How Often Should Bedridden Patients Be Turned?

When a person is confined to a bed for an extended time, physical immobility introduces significant health challenges. Immobility prevents the natural shifts in body weight that protect underlying tissues from constant strain. Repositioning the body is a fundamental aspect of care that helps maintain skin integrity and promote better circulation. This movement preserves the patient’s health and comfort during prolonged bed rest.

Standard Frequency Guidelines

The widely accepted baseline for repositioning bedridden patients is at least every two hours. This standard, often called the “two-hour rule,” serves as the default protocol across numerous healthcare settings, including hospitals and long-term care facilities. The goal of this schedule is to regularly redistribute pressure across the body’s surface. Consistent repositioning ensures that no single area sustains prolonged compression that could compromise tissue health.

Preventing Pressure Injuries

The structured repositioning schedule directly combats the formation of pressure injuries, also known as bedsores. These injuries begin when external pressure on the skin exceeds the internal pressure of the capillaries, typically around 32 millimeters of mercury (mm Hg). Sustained pressure above this threshold impedes blood flow, leading to tissue ischemia, where cells are deprived of oxygen and nutrients. If this lack of blood flow continues, cellular death and subsequent skin breakdown can occur.

Pressure injuries most often develop over bony prominences, where there is minimal fat or muscle to cushion the weight against the mattress. Areas at highest risk when a patient is supine include the sacrum, heels, elbows, and the back of the head. When a patient is positioned on their side, the hips, ankles, and shoulders become vulnerable points. The consistent turning routine temporarily relieves the load on these high-risk sites, allowing blood flow to restore and tissue perfusion to normalize.

The risk of injury is compounded by factors like friction, which is the rubbing of skin against a surface, and shear, which involves parallel forces that stretch and distort tissue layers. Shear force often occurs when a patient slides down in an inclined bed, pulling deeper tissue layers away from the skin near the sacrum. Maintaining a regular turning schedule minimizes the duration of these damaging forces on any specific area. This preventative approach is more effective than treating a pressure injury after it has formed.

Adjusting the Repositioning Schedule

While the two-hour interval is a standard guideline, the optimal turning frequency is highly individualized and must be adjusted based on the patient’s specific risk factors. A comprehensive patient risk assessment, often utilizing tools like the Braden Scale, helps care providers determine the patient’s susceptibility to skin breakdown. Patients categorized as high-risk, perhaps due to poor circulation, severe malnutrition, or advanced age, may require repositioning every hour to ensure adequate tissue perfusion.

Conversely, specialized pressure-redistributing equipment can sometimes allow for a longer interval between manual turns. Alternating pressure mattresses or low-air-loss beds work by continuously changing the pressure points on the patient’s body. These surfaces help to mechanically offload pressure, but they do not eliminate the need for manual repositioning and regular skin checks. The decision to extend the turning schedule beyond two hours must be made by a healthcare professional considering the patient’s skin condition and the capabilities of the support surface.

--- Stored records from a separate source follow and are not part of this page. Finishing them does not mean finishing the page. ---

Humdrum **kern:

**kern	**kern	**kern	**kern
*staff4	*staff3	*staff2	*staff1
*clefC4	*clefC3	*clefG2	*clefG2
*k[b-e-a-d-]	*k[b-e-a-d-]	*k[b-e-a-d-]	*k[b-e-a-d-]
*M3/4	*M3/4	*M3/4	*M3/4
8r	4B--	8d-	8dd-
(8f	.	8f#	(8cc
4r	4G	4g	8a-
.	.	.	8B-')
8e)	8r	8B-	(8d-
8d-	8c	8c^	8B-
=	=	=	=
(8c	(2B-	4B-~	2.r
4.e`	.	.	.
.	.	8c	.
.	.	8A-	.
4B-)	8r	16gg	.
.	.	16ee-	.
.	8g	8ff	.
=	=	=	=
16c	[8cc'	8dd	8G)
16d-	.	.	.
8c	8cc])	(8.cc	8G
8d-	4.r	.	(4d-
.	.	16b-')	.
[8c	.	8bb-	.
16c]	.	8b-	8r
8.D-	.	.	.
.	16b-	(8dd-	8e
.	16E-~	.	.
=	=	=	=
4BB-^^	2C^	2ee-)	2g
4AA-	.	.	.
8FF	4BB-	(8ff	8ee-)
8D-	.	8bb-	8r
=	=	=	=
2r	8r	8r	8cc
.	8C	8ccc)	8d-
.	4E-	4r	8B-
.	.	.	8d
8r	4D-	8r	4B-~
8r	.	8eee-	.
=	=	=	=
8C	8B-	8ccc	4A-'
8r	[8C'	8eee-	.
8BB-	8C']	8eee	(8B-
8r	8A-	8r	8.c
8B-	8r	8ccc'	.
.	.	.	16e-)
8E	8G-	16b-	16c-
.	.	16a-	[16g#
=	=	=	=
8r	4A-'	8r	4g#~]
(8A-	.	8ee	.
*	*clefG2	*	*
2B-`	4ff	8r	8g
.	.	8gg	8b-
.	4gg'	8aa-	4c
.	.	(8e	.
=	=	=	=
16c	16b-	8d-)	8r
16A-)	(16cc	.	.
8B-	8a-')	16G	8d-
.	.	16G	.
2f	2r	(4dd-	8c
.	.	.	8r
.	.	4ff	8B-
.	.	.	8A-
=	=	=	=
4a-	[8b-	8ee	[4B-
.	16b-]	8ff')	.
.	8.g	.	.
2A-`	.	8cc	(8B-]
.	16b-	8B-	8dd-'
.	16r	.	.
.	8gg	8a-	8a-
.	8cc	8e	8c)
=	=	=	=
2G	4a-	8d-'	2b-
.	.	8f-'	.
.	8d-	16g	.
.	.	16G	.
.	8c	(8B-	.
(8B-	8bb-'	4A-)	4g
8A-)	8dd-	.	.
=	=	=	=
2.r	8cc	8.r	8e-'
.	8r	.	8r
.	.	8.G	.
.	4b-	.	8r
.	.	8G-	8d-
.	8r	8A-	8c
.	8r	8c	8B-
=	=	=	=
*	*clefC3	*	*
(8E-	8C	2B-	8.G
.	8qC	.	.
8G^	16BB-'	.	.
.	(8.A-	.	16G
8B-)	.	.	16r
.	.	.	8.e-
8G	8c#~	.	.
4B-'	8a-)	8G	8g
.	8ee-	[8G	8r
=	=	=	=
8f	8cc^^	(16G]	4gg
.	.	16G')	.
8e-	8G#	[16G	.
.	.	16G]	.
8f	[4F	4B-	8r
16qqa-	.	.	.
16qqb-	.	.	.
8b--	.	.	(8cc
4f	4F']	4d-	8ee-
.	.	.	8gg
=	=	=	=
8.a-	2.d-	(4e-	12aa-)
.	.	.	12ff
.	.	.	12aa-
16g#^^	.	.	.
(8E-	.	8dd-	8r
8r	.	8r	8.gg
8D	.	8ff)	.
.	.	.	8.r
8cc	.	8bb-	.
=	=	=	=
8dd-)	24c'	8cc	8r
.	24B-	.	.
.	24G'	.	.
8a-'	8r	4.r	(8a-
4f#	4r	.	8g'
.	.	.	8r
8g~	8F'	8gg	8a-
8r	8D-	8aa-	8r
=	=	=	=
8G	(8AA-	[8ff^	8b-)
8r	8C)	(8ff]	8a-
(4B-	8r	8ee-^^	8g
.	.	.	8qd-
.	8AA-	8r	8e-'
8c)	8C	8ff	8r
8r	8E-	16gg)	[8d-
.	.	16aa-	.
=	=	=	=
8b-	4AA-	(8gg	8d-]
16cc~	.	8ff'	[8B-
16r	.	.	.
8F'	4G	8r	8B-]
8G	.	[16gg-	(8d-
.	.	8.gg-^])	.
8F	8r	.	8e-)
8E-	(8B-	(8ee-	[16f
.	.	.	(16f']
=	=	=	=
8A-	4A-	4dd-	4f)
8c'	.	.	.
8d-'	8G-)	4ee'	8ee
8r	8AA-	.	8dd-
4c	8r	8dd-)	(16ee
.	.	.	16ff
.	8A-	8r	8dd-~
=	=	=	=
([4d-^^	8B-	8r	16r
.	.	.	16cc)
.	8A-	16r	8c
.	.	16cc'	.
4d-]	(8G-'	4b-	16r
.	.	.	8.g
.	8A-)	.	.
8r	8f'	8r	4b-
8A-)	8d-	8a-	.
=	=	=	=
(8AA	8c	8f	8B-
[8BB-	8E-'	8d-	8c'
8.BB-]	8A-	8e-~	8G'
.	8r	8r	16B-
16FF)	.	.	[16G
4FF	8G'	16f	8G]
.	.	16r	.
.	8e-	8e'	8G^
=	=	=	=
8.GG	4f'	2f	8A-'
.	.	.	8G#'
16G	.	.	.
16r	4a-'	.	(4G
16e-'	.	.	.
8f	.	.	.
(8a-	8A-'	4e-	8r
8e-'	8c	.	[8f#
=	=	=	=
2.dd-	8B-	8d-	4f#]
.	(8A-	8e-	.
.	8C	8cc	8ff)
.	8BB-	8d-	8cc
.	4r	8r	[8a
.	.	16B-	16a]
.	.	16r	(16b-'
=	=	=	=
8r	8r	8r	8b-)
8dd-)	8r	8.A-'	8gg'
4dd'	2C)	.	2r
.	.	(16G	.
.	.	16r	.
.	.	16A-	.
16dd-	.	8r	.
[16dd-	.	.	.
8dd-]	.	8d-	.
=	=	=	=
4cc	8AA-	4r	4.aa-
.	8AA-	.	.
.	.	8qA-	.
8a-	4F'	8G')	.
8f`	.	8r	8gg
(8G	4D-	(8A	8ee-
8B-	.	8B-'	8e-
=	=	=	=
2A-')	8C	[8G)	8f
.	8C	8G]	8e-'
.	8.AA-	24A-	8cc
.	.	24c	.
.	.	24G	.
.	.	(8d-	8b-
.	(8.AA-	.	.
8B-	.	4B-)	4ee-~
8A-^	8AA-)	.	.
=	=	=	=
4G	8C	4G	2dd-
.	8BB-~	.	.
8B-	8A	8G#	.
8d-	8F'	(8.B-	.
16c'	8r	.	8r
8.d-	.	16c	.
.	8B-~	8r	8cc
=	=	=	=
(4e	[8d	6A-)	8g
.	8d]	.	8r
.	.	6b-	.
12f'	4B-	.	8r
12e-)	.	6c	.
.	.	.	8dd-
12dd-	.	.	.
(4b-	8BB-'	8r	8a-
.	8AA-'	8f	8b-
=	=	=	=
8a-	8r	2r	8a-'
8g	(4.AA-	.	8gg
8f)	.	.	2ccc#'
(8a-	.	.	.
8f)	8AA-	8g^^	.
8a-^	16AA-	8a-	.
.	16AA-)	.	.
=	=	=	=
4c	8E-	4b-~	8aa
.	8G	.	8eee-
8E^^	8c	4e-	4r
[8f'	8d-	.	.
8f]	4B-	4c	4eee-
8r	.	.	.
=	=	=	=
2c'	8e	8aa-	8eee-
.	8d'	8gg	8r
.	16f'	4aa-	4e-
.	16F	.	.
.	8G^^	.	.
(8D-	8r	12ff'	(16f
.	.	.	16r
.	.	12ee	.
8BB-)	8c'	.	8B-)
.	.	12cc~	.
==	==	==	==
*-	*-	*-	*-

Individual circumstances, such as pain management or the presence of existing wounds, also influence the turning schedule. Repositioning should not cause undue distress, and the timing may be adjusted to coincide with medication administration to improve comfort during the movement. The goal is to find a frequency that balances pressure relief with the patient’s need for uninterrupted rest and comfort.

Safe Turning and Positioning Techniques

Repositioning must be performed with proper technique to avoid the damaging forces of shear and friction. Caregivers should utilize lift sheets or draw sheets, placed beneath the patient, to lift and move them rather than dragging them across the bedding. This technique ensures that the delicate top layers of the skin are not pulled or stretched against the mattress surface, which contributes significantly to skin injury.

A recommended position for lateral turning is the 30-degree side-lying incline. This position involves tilting the patient slightly to one side, using pillows or wedges to maintain the angle. The 30-degree tilt allows the body’s weight to rest on muscle mass and fleshy areas rather than directly on the vulnerable bony prominence of the hip or sacrum. This angling provides effective pressure relief while maintaining stability.

Supportive devices like pillows and foam wedges are important tools for maintaining proper body alignment after the turn is complete. A pillow should be placed between the patient’s knees and ankles to prevent skin-to-skin contact and keep the hips aligned. When the patient is supine, the heels should be suspended or “floated” off the mattress using specialized devices or a pillow placed under the lower legs, as the heels are a common site for injury. Communicating the planned movement to the patient is necessary to ensure cooperation and reduce anxiety.